Exactly one year later, she has the opportunity to go back to Haiti and continue to serve and love the Haitian people through her skills as a registered nurse.




Rather than just filling you in with the trip details in narrative form, I thought it would be much more interesting to hear about the trip in B’s words, so here’s our oh-so-official interview (that may or may not have taken place in our pj’s a little too close to midnght) . . .



How long will you be in Haiti?

The trip is 8 days.  We leave on Sunday March 6th and come back Saturday March 12th.

Are you traveling with a particular organization?

Yes, I’ll be traveling with a team affiliated with the North Carolina Baptist Men.  Officially, we are “Team 64”.



In what part of Haiti will you be working and/or staying?

We’ll be staying in and working near a small village about 20 miles north of the Port Au Prince airport.  We’ll be staying in a house with most basic modern amenities – and by basic, I mean most likely really basic, things like “running water” (which based on my last experience, is somewhat open to interpretation), electricity, and beds – on the Global Outreach/Haiti compound, which is also currently housing Samaritan’s Purse.

How many people will be on your team?

There are eight people from another local church in North Carolina on the construction team and there are four of us from a few different churches on the medical team.




What type of work will you and the team be doing?

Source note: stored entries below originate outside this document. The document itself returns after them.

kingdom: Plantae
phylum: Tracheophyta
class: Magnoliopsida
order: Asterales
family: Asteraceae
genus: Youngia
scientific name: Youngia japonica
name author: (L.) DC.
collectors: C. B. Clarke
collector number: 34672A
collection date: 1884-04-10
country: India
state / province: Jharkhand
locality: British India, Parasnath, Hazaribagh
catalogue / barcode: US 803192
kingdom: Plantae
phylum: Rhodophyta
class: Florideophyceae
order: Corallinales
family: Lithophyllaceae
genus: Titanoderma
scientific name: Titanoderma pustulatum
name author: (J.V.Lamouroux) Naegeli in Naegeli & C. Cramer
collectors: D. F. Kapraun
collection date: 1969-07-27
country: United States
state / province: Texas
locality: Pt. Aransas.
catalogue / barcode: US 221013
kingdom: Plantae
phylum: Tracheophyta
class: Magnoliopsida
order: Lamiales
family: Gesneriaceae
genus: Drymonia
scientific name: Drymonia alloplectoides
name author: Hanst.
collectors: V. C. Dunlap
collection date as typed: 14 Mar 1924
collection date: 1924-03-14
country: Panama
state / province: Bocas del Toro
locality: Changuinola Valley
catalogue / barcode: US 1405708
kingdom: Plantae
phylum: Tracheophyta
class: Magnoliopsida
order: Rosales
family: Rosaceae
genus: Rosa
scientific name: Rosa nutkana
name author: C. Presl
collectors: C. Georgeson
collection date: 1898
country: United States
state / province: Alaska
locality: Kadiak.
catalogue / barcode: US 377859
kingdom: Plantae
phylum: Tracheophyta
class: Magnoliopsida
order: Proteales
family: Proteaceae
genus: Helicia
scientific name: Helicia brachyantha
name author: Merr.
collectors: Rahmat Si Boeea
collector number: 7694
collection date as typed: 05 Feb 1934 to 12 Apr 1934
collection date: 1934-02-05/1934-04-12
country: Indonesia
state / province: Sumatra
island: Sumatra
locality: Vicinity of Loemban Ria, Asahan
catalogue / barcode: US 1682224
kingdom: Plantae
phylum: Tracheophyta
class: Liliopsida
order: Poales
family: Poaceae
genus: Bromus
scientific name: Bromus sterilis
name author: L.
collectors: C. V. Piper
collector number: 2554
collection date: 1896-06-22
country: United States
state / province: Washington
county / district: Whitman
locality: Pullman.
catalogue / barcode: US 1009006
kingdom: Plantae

The construction team will be assisting with building temporary housing.

The medical team that I’m part of will be working in 2 mobile clinics alongside Haitian doctors and medical support staff that were set-up by the North Carolina Baptist Men.  We’ll mostly be doing triage, primary care, wound care, and pharmacy.

What are you most looking forward to about the trip?

Getting to go back! 

It’s different this time because I won’t be in the same place or working with the same people, but it’s a new experience in a similar situation, but also in a completely different environment, so I’m looking forward to working in the clinics there.




How can we specifically be praying for you and the team?

Safety and ease of traveling (security, baggage, etc.) to/from the country

Safety while in the country

Health of the team

Unity within the team

Personal spiritual growth for us as individuals

And of course ministry opportunities to the people we’ll be interacting with



Is there anything else we need to know or that you would like to share?

Psalm 77 comes to mind. 

It reminds me of how when we were down there before, we saw so many people who really had nothing to begin with, and after the earthquake, many lost what little they did have, and yet, there was such a huge revival/awakening/whatever you want to call it…

One day we went to a big tent revival, and I don’t know if the people believed in God or not, or what their religious history was, but there was a sense that a spiritual revival was sweeping over the people. 

In their distress and brokenness, rather than being mad or upset about their situation, although they may not have understood much about God at the time, they were ready to embrace hope, and that left such a wide-open opportunity to share the love and hope and sovereignty of Christ right in their moment of need.



“I cried out to God for help…when I was in distress,

I sought the Lord…has his unfailing love vanished forever?


Then I thought…Your ways, God, are holy. 

What god is as great as our God?  You are the God who performs miracles;

you display your power among the peoples. 

With your mighty arm you redeemed your people.


The waters saw you, God, the waters saw you and

writhed; the very depths were

convulsed…You led your people like a flock…”


Selected Verses from Psalm 77 (New International Version – emphasis added)




Will you join me in praying for B (and the rest of the team) as she serves the Lord in Haiti next week?

(All photos are courtesy of B from her previous trip to Haiti.)